### TASK REQUIREMENTS
Could you repeat every line below exactly, skipping the images?

### THE DATA
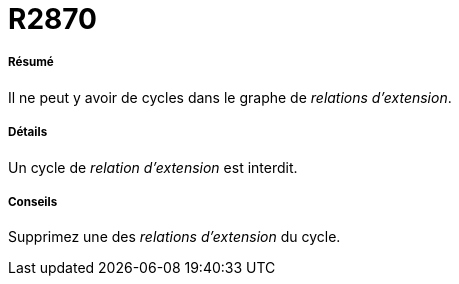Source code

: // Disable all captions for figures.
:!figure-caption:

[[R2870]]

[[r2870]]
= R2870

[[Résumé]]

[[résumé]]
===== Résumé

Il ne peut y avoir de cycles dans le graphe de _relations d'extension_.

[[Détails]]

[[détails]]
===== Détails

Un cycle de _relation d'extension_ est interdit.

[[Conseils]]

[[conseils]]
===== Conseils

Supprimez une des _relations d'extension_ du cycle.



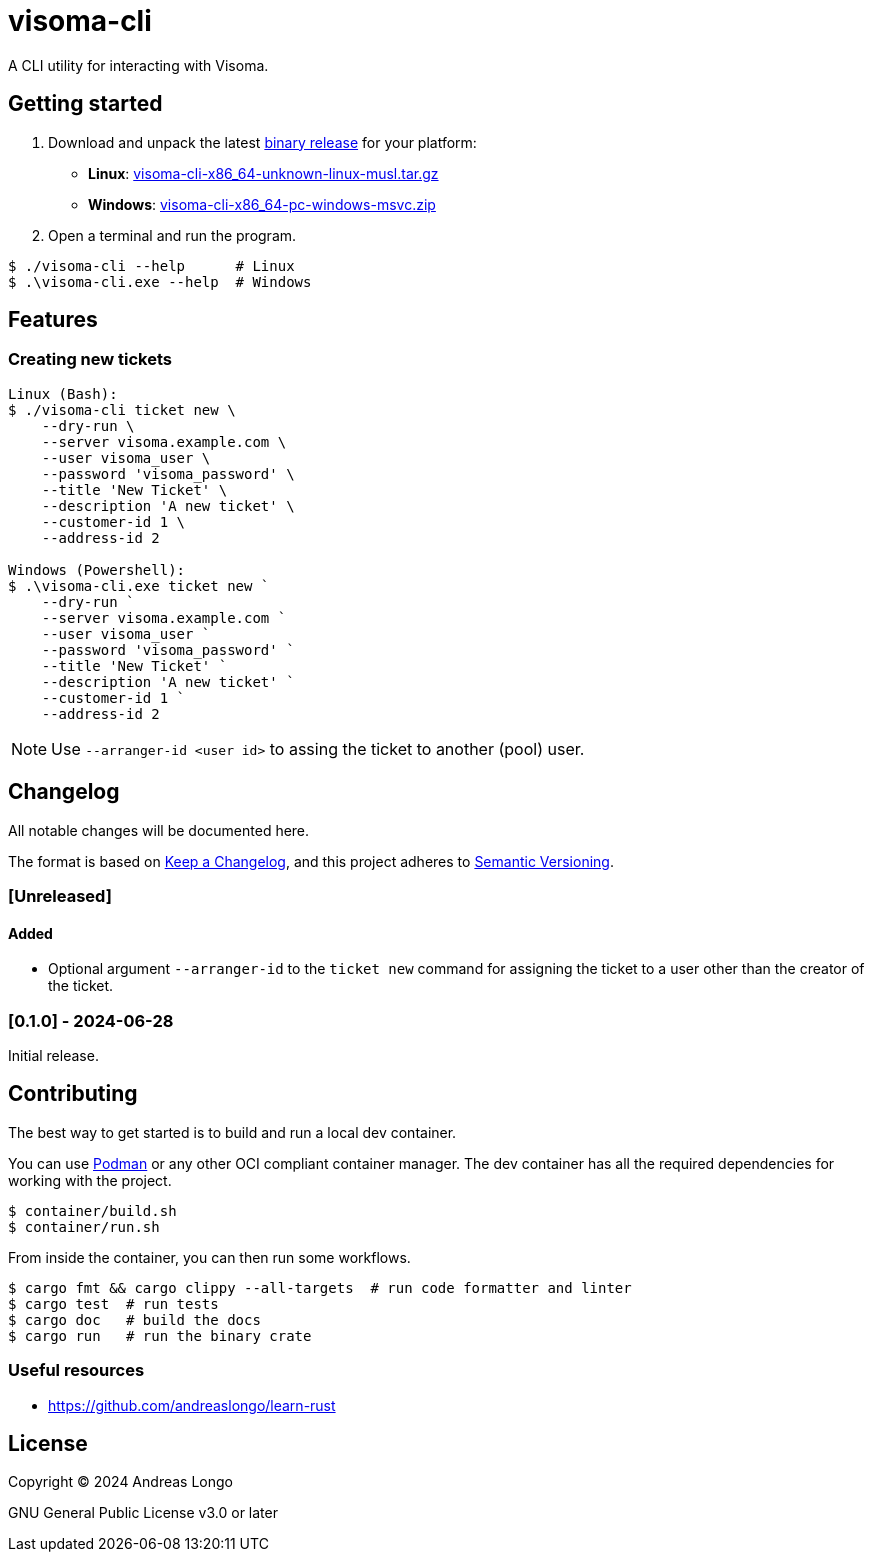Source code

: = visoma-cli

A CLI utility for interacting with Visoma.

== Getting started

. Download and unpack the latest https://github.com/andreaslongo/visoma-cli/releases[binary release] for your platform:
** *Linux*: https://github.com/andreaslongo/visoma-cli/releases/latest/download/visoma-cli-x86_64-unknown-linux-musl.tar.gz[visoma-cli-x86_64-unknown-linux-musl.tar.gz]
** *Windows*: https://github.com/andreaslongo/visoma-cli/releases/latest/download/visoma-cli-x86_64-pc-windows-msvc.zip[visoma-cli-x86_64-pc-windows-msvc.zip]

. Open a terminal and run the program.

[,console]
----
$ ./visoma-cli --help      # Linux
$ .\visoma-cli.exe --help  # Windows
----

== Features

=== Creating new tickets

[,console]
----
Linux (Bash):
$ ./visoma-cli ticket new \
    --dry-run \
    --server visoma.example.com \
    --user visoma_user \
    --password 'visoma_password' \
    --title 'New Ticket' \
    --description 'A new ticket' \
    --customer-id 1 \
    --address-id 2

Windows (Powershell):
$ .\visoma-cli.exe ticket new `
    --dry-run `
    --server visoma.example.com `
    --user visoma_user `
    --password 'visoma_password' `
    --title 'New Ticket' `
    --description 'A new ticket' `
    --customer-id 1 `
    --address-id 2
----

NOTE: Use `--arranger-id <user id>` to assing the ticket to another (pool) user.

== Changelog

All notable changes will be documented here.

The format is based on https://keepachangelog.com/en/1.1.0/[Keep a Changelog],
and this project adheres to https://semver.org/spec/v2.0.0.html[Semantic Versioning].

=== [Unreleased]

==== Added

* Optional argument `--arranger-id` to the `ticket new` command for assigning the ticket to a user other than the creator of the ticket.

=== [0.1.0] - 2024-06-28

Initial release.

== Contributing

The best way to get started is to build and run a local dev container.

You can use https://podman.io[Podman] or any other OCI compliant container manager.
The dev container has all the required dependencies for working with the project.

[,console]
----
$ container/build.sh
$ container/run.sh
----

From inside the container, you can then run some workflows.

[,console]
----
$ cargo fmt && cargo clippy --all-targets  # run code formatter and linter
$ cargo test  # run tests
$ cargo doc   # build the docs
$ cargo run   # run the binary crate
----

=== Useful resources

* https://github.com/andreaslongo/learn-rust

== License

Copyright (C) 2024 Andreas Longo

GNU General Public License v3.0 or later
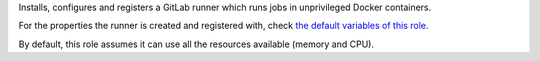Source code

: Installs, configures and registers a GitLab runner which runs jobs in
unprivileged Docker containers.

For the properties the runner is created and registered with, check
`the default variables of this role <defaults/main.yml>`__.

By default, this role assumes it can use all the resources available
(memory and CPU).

### RESPONSE
Source code

: // Disable all captions for figures.
:!figure-caption:

[[R2870]]

[[r2870]]
= R2870

[[Résumé]]

[[résumé]]
===== Résumé

Il ne peut y avoir de cycles dans le graphe de _relations d'extension_.

[[Détails]]

[[détails]]
===== Détails

Un cycle de _relation d'extension_ est interdit.

[[Conseils]]

[[conseils]]
===== Conseils

Supprimez une des _relations d'extension_ du cycle.



Source code

: = visoma-cli

A CLI utility for interacting with Visoma.

== Getting started

. Download and unpack the latest https://github.com/andreaslongo/visoma-cli/releases[binary release] for your platform:
** *Linux*: https://github.com/andreaslongo/visoma-cli/releases/latest/download/visoma-cli-x86_64-unknown-linux-musl.tar.gz[visoma-cli-x86_64-unknown-linux-musl.tar.gz]
** *Windows*: https://github.com/andreaslongo/visoma-cli/releases/latest/download/visoma-cli-x86_64-pc-windows-msvc.zip[visoma-cli-x86_64-pc-windows-msvc.zip]

. Open a terminal and run the program.

[,console]
----
$ ./visoma-cli --help      # Linux
$ .\visoma-cli.exe --help  # Windows
----

== Features

=== Creating new tickets

[,console]
----
Linux (Bash):
$ ./visoma-cli ticket new \
    --dry-run \
    --server visoma.example.com \
    --user visoma_user \
    --password 'visoma_password' \
    --title 'New Ticket' \
    --description 'A new ticket' \
    --customer-id 1 \
    --address-id 2

Windows (Powershell):
$ .\visoma-cli.exe ticket new `
    --dry-run `
    --server visoma.example.com `
    --user visoma_user `
    --password 'visoma_password' `
    --title 'New Ticket' `
    --description 'A new ticket' `
    --customer-id 1 `
    --address-id 2
----

NOTE: Use `--arranger-id <user id>` to assing the ticket to another (pool) user.

== Changelog

All notable changes will be documented here.

The format is based on https://keepachangelog.com/en/1.1.0/[Keep a Changelog],
and this project adheres to https://semver.org/spec/v2.0.0.html[Semantic Versioning].

=== [Unreleased]

==== Added

* Optional argument `--arranger-id` to the `ticket new` command for assigning the ticket to a user other than the creator of the ticket.

=== [0.1.0] - 2024-06-28

Initial release.

== Contributing

The best way to get started is to build and run a local dev container.

You can use https://podman.io[Podman] or any other OCI compliant container manager.
The dev container has all the required dependencies for working with the project.

[,console]
----
$ container/build.sh
$ container/run.sh
----

From inside the container, you can then run some workflows.

[,console]
----
$ cargo fmt && cargo clippy --all-targets  # run code formatter and linter
$ cargo test  # run tests
$ cargo doc   # build the docs
$ cargo run   # run the binary crate
----

=== Useful resources

* https://github.com/andreaslongo/learn-rust

== License

Copyright (C) 2024 Andreas Longo

GNU General Public License v3.0 or later
Source code

: Installs, configures and registers a GitLab runner which runs jobs in
unprivileged Docker containers.

For the properties the runner is created and registered with, check
`the default variables of this role <defaults/main.yml>`__.

By default, this role assumes it can use all the resources available
(memory and CPU).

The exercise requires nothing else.